Consider the unit two-sphere $S^2$, embedded in $\mathcal{R}^3$. One way to parametrize this surface is to use spherical coordinates, i.e. with a map $$f(u,v) = (\sin u \cos v, \sin u \sin v, \cos u).$$ Around any point except for the poles $(0,0,\pm 1)$ this map gives a local parametrization. In particular, it is invertible.
However, the formula doesn't work at the poles, where $\sin u = 0$, as $v$ is undetermined. A way to get a local parametrization at the poles is of course to reorient the polar axis, so that it coincides e.g. with the $x$-axis.
My question is if there is a formula that works at every point, i.e. it is invertible at every point, when restricted to a suitable neighbourhood.
To better explain the question, consider the torus, $T^2$, also embedded in $\mathcal{R}^3$. It can be parametrized by the map $$g(u,v) = ((R+r\cos u)\cos v, (R+r\cos u)\sin v, r\sin u).$$ This map can be inverted at every point of the torus, if we restrict the domain to (say) $D= [0,2\pi)\times[0,2\pi)$. Of course the inverse will not be continuous, so we don't get a homeomorphism.

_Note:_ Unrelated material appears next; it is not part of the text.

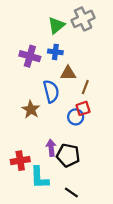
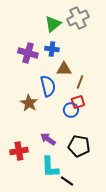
purple arrow: (51, 148) -> (48, 139), turned -49
black pentagon: (68, 155) -> (79, 146), moved
cyan L-shape: (39, 178) -> (50, 167), moved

That is not what I am asking about. I am sking if we can similarly find a single formula that "works", i.e. can be inverted, at every point of the two-sphere.
Had some enforced free time today, so I gave some more thought to this. I know I've seen a much nicer argument, but it has been too long. This is what I came up with:
Suppose we have such a smooth chart $f: \Bbb R^2 \supset U \to S^2$. Find a simply-connected open set $D \subset U$, maximal with respect to $f(D)$ being 1-1. Any such set $D$ is diffeomorphic to the open unit disk, so it is sufficient to assume that $D$ actually is the unit disk. We can extend $f$ to $\overline D$, and necessarily $f(\overline D) = S^2$. $f$ is injective on the interior, but on the unit circle every point must have at least one other point with the same image under $f$ (otherwise $D$ would not be maximal).
Let $p \in f(S^1)$. If $f^{-1}(p)$ is dense in any arc of $S^1$, then by continuity $f$ must be constant on the arc, which would violate that $f$ is a chart. So $f^{-1}(p)$ is nowhere dense. Choose a maximal open arc $\overset{\frown}{AB}$ of $S^1$ with $p \notin f(\overset{\frown}{AB})$ (so $f(A) = f(B) = p$). The image of the chord $\overline {AB}$ under $f$ is a simple closed loop in $S^2$ passing through $p$. As such, it divides the sphere into two separate regions. The portion of the disk on the arc-side of $\overline {AB}$ is mapped to the interior of that loop, while the other side is mapped to the exterior. By continuity, $\overset{\frown}{AB}$ must map to the interior of the loop.
Let $C \in \overset{\frown}{AB}$, and $C' \ne C$ be any other point of $S^1$ with $f(C') = f(C)$. If $C' \notin \overset{\frown}{AB}$, then a line segment connecting a point between $\overline{AB}$ and $\overset{\frown}{AB}$ with $C$, combined with a line segment connecting $C'$ with a point in the open disk on the other side of $\overline{AB}$, is mapped by $f$ to a continuous curve connecting a point interior to the loop to a point exterior to the loop without every crossing the loop, which cannot be. Therefore for any $C \in \overset{\frown}{AB}$, it must be that $f^{-1}(f(C)) \subset \overset{\frown}{AB}$.
Since every point of $f(S^1)$ has multiple pre-images, we can take $A'$ to be the midpoint of $\overset{\frown}{AB}$ and $B\,'$ any other point of $\overset{\frown}{AB}$ with $f(B\,') = f(A')$, and follow the same argument again. Continuing this way we get a decreasing sequence of arcs that must converge to some point $C$ which has to be a singularity of $f$, since moving from $C$ along the unit circle in either direction will under $f$ move in the exactly the same direction.
Therefore no chart $f: \Bbb R^2 \supset U \to S^2$ can be surjective.
I've skimmed over a lot of details, and it is certainly possible that one of them may prove more of a problem than I realize, but I think this works.